LIST OF TASKS
1. Copy out the passage on waste treatment at Hiriya, everything from "CEO Yair Zadik" down to "by up to 80%.".
2. For each statement below, answer yes or no according to the passage on waste treatment at Hiriya, and quote the words that decide it: (a) Ayala's founder is Eli Cohen. (b) Arrow Ecology built its first plant outside Israel in Italy. (c) Solids like plastics are sold for recycling.
3. Resume the passage on waste treatment at Hiriya after its last sentence and keep it going.

PASSAGE FOR REVIEW Block Start

The company operates a facility at the Hiriya landfill site, in the Dan region, that treats landfill leachate as well as fresh garbage and contaminated drainage.

Ayala’s cutting-edge technology has been recognised internationally and its founder, Eli Cohen, is Israel’s representative on the North Atlantic Treaty Organisation’s environmental specialist team in the phytotechnology applications field.

Ayala’s Hiriya site is a stone’s throw away from Arrow Ecology, which has developed technology that separates biodegradable organics like food and paper out of solid municipal waste before it is used to produce biogas that is fed into combined heat and power plants. The Hiriya site generates 1 MW of its electricity needs.

Solids like plastics are sold for recycling, while sludge from anaerobic reactors is used for agricultural purposes.

CEO Yair Zadik said the company’s 150 t/d plant treated 5% of all the garbage generated in Israel and that its technology could reduce landfilling by up to 80%.

Arrow Ecology built the first plant outside Israel, in Sydney, Australia, in 2008 and is to soon build further plants in Italy, China and India.

PASSAGE FOR REVIEW Block End
RECORD SET Block Start

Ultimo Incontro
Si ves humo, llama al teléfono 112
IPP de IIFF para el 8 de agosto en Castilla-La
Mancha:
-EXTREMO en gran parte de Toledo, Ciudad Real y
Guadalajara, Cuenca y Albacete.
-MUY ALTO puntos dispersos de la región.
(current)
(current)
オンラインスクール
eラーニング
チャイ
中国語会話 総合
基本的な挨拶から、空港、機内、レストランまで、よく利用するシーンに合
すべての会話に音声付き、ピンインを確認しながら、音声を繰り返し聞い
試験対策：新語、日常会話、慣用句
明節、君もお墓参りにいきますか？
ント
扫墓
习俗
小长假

RECORD SET Block End
RECORD SET Block Start

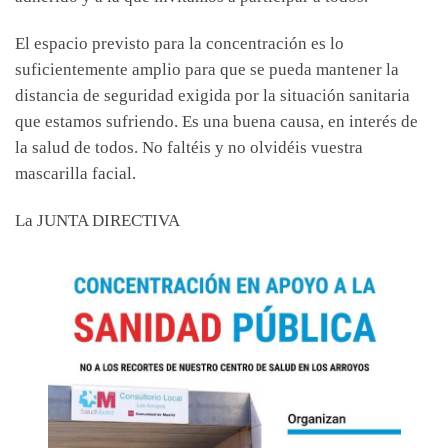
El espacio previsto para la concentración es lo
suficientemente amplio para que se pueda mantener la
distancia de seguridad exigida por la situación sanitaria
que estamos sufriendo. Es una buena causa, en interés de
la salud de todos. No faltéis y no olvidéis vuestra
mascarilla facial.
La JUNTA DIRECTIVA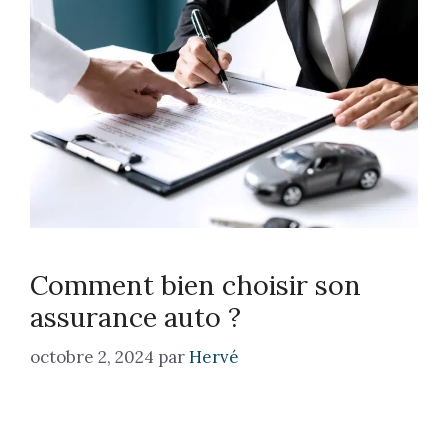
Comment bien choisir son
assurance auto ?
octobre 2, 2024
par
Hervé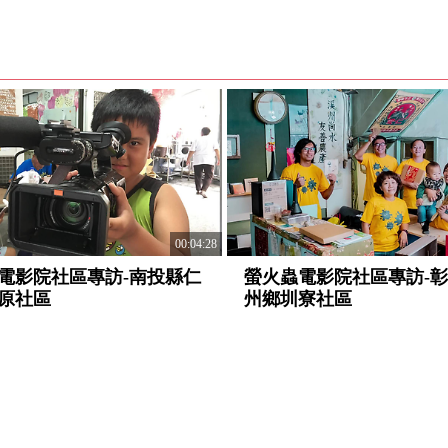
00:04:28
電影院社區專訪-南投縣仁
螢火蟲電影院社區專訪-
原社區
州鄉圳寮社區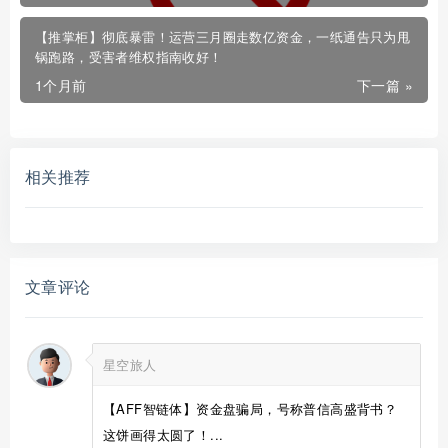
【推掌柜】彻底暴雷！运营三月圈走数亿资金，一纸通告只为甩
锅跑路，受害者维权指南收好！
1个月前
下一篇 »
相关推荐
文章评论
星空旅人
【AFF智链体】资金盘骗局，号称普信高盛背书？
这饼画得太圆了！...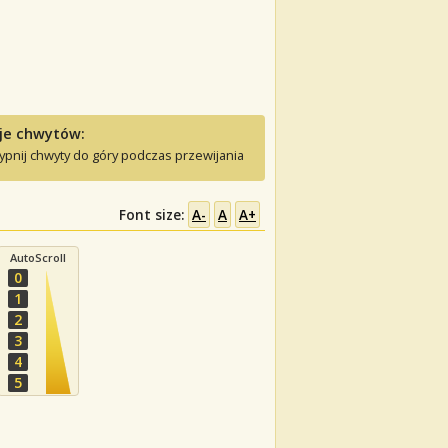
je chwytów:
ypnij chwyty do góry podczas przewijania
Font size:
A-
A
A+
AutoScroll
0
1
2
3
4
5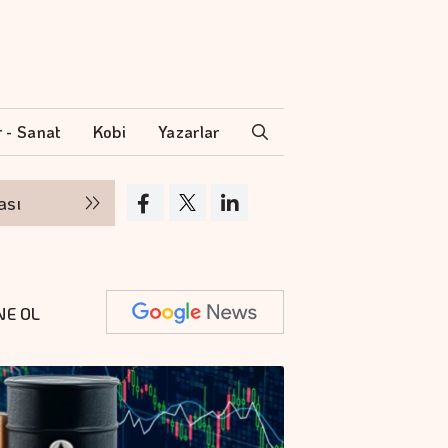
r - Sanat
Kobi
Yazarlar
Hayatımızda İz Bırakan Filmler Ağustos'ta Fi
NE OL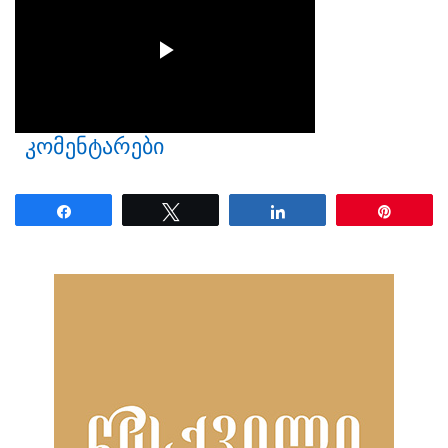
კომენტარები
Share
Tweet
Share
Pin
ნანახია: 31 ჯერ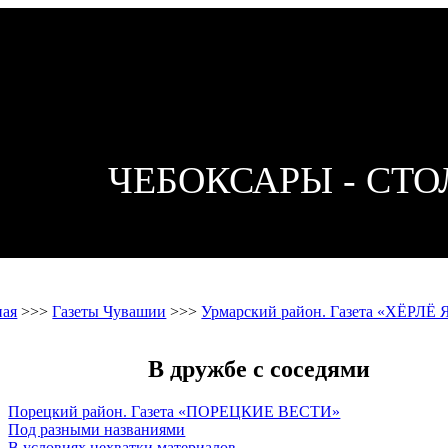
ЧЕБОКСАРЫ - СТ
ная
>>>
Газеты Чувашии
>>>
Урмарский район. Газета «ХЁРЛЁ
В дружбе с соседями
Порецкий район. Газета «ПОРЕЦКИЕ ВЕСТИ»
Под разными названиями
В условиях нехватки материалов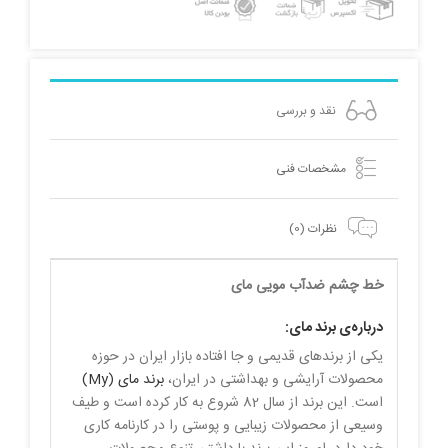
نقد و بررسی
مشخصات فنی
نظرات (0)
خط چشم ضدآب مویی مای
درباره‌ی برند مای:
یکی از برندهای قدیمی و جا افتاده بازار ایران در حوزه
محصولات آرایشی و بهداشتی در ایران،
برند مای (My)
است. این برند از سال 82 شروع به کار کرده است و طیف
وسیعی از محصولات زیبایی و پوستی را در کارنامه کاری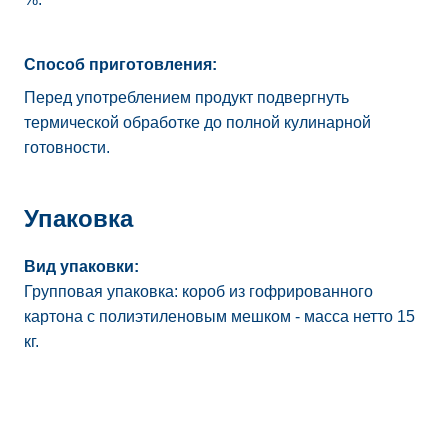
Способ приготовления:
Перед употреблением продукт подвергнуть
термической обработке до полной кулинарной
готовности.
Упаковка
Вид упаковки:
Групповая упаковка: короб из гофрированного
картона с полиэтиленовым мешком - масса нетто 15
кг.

RECORD SET Block End
RECORD SET Block Start

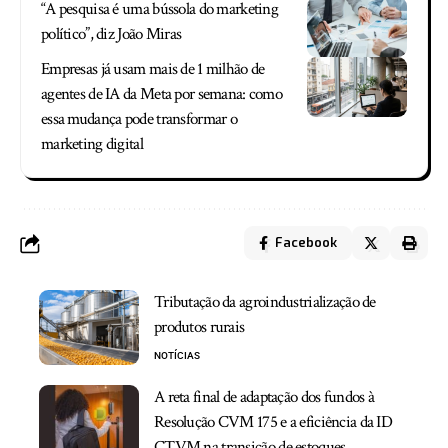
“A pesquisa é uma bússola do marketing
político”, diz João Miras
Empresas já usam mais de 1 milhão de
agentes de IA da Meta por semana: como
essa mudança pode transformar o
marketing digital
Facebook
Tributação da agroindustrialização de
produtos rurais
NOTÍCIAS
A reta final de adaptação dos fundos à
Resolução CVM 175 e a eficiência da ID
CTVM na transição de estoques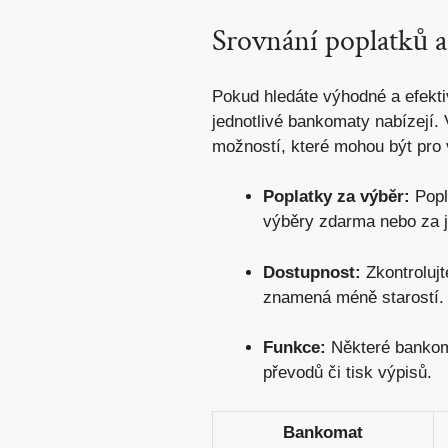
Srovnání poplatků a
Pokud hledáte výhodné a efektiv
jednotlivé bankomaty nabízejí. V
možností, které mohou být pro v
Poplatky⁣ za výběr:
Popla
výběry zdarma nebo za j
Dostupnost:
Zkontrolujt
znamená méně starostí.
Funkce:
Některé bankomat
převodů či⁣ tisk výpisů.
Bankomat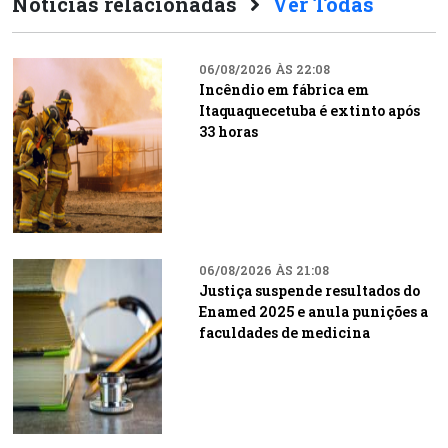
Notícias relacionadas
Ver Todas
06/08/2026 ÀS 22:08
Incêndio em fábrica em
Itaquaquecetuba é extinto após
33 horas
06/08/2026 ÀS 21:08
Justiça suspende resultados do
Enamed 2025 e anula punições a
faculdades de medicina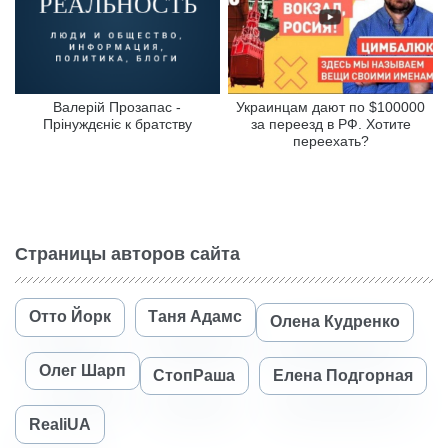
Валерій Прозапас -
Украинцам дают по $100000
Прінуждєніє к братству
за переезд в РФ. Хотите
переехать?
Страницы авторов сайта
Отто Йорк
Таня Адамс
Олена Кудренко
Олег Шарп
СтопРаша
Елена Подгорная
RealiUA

RECORD SET Block End

RESPONSES FOR EACH TASK
1.
CEO Yair Zadik said the company’s 150 t/d plant treated 5% of all the garbage generated in Israel and that its technology could reduce landfilling by up to 80%.

2.
(a) Yes: "its founder, Eli Cohen"
(b) No: "Arrow Ecology built the first plant outside Israel, in Sydney, Australia, in 2008"
(c) Yes: "Solids like plastics are sold for recycling"

3.
On the efficient water use front, Israel’s Netafim is perhaps the most well known enter- prise, with its drip irrigation systems now manufactured or distributed in several regions of the world.

The drip systems ensure that water is released directly onto a plant, tremendously cutting back on the amount of water used by irrigation methods such as flooding or sprinkling.

Netafim chief sustainability officer Naty Barak said during a tour of the company’s plant at the Hatzerim kibbutz – or gated community – that, thanks to drip irrigation, Israel’s Arava desert, which receives only about 20 mm/y of rainfall, has been turned into a significant agriculture hub, accounting for 65% of the country’s vegetable exports.

Netafim president and CEO Igal Aisenberg said the major success stories of drip irrigation on the African continent were the 11 600 ha Simunye sugar estate, in Swaziland, and the Kitui irrigation scheme, in Kenya’s arid east.

“[At Simunye], a cost analysis of seven different irrigation options was undertaken, and the one that offered the best return was the conversion of the dragline sprinkler system to subsurface drip irrigation.

“A postinvestment audit confirmed a sucrose increase of 15% and a water saving of 22%, compared with the sprinkler system, and this was better than originally expected,” said Aisenberg.

At Kitui, donors led by the United Nations Food and Agriculture Organisation launched a drip irrigation project for 200 poor small-scale vegetable growers, most of whom were women and old people who could not continue irrigating their crops with buckets.

Moving from bucket to drip irrigation increased yields and income by 140% and 200% respectively, and saved water use by around 60%.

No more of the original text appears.